In 1828 the new Professor of Mineralogy entered upon his functions, and after his manner rushed into print with an _Essay on Mineralogical Classification and Nomenclature_, in which there is much novelty of definition and arrangement. He was conscious that he had been somewhat precipitate; for he writes to his friend, Mr Jones, who was trying to make up his mind on certain problems of political economy, and declined to print until he had done so:
‘I avoid all your anxieties about authorship by playing for lower stakes of labour and reputation. While you work for years in the elaboration of slowly-growing ideas, I take the first buds of thought and make a nosegay of them without trying what patience and labour might do in ripening and perfecting them[3].’

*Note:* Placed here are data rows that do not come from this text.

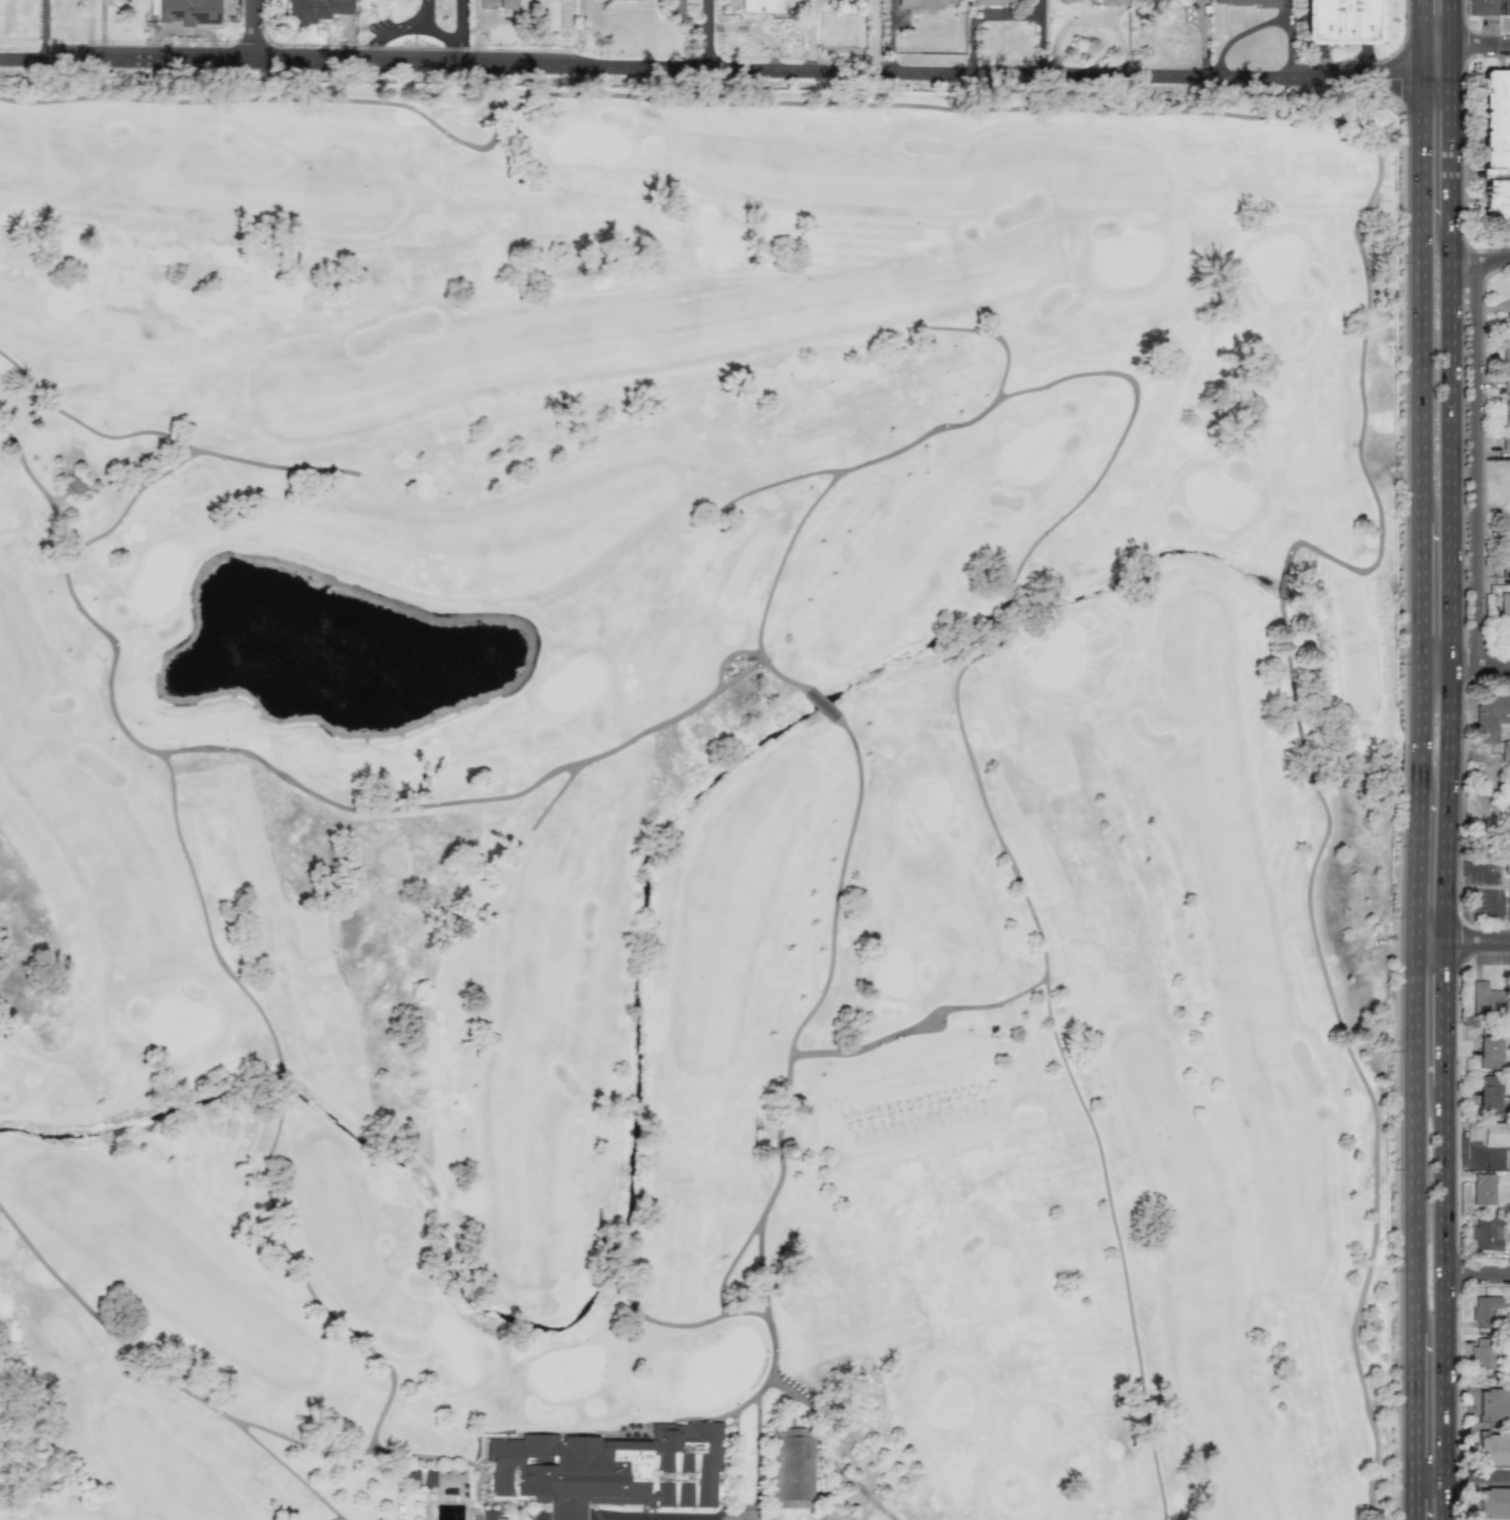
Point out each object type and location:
building: (1070, 0)
building: (1144, 1)
building: (994, 2)
building: (1112, 2)
building: (1250, 2)
building: (495, 3)
building: (924, 3)
building: (761, 6)
building: (1481, 7)
building: (1505, 7)
building: (315, 10)
building: (189, 11)
road: (1418, 20)
road: (1453, 20)
road: (460, 21)
building: (1341, 21)
road: (1264, 23)
road: (407, 26)
road: (44, 30)
road: (252, 32)
road: (810, 34)
road: (709, 35)
road: (875, 35)
road: (1436, 40)
road: (1481, 40)
road: (1323, 51)
road: (460, 54)
road: (371, 55)
road: (1452, 58)
road: (725, 70)
road: (472, 145)
building: (1495, 145)
road: (1452, 152)
road: (1375, 187)
road: (1481, 260)
road: (1417, 279)
building: (1507, 317)
road: (989, 334)
building: (1506, 363)
road: (982, 413)
building: (1509, 428)
road: (165, 435)
road: (1453, 445)
road: (1473, 463)
road: (775, 482)
building: (72, 485)
road: (130, 501)
road: (685, 516)
building: (1505, 553)
road: (1417, 592)
road: (73, 597)
building: (1505, 611)
road: (727, 655)
road: (1435, 664)
road: (1463, 664)
road: (1492, 664)
road: (722, 684)
building: (1491, 713)
road: (1415, 728)
road: (595, 756)
road: (1450, 802)
park: (700, 803)
road: (366, 810)
building: (1507, 864)
road: (1412, 866)
road: (839, 880)
building: (1508, 889)
road: (204, 915)
road: (1429, 941)
road: (1478, 941)
building: (1490, 999)
road: (1447, 1014)
building: (1489, 1051)
road: (790, 1054)
road: (1062, 1056)
road: (1351, 1056)
building: (1489, 1096)
road: (1410, 1136)
building: (1498, 1137)
building: (1482, 1189)
building: (1485, 1235)
road: (730, 1262)
road: (1478, 1271)
road: (306, 1282)
road: (1446, 1303)
building: (1484, 1311)
road: (730, 1312)
building: (1482, 1354)
road: (161, 1376)
building: (1493, 1405)
road: (1410, 1426)
road: (827, 1436)
road: (758, 1448)
building: (1493, 1450)
road: (396, 1453)
road: (735, 1458)
building: (790, 1468)
building: (627, 1469)
road: (1460, 1475)
building: (421, 1479)
road: (862, 1490)
building: (1493, 1503)
parking lot: (651, 1514)
building: (493, 1515)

At the beginning of the year 1830 there appeared an anonymous publication entitled _Architectural Notes on German Churches, with Remarks on the Origin of Gothic Architecture_. The author need not have tried to conceal his name; in this, as in other similar attempts, his style betrayed his identity at once. The work went through three editions, in each of which it was characteristically altered and enlarged, so that what had appeared as an essay of 118 pages in 1830, was transformed into a work of 348 pages in 1842. Architecture had been from the first one of Whewell’s favourite studies. In a letter to his sister in 1818 he speaks of a visit to Lichfield and Chester for the purpose of studying their cathedrals; many of his subsequent tours were undertaken for similar objects; and his numerous note-books and sketch-books (for he was no mean draughtsman) contain ample evidence of the pains he bestowed on perfecting himself in architectural details. The theory, or ‘ground-idea,’ as his favourite Germans would have called it, which he puts forward, is, that the pointed arch, even if it was really introduced from the East, which he evidently doubts, was improved and developed through the system of vaulting, which the Gothic builders learnt from the Romans. This theory has not been generally accepted; but the mere statement of it may have been of value, as the author suggests, ‘in the way of bringing into view relations and connexions which really exerted a powerful influence on the progress of architecture’; and the sketch of the differences between the classical and the Gothic styles is certainly extremely good. It has been sometimes suggested that the whole book was written in a spirit of rivalry to the _Remarks on the Architecture of the Middle Ages_, by Professor Willis. A glance at the dates of publication is enough to refute this view; for the work of Professor Willis was published in 1835, the first edition of Dr Whewell’s in 1830. In the course of this summer he made an architectural tour with Mr Rickman in Devon and Cornwall; and, as if in order that his occupations might be as sharply contrasted as possible, investigated also the geology of the neighbourhood of Bath.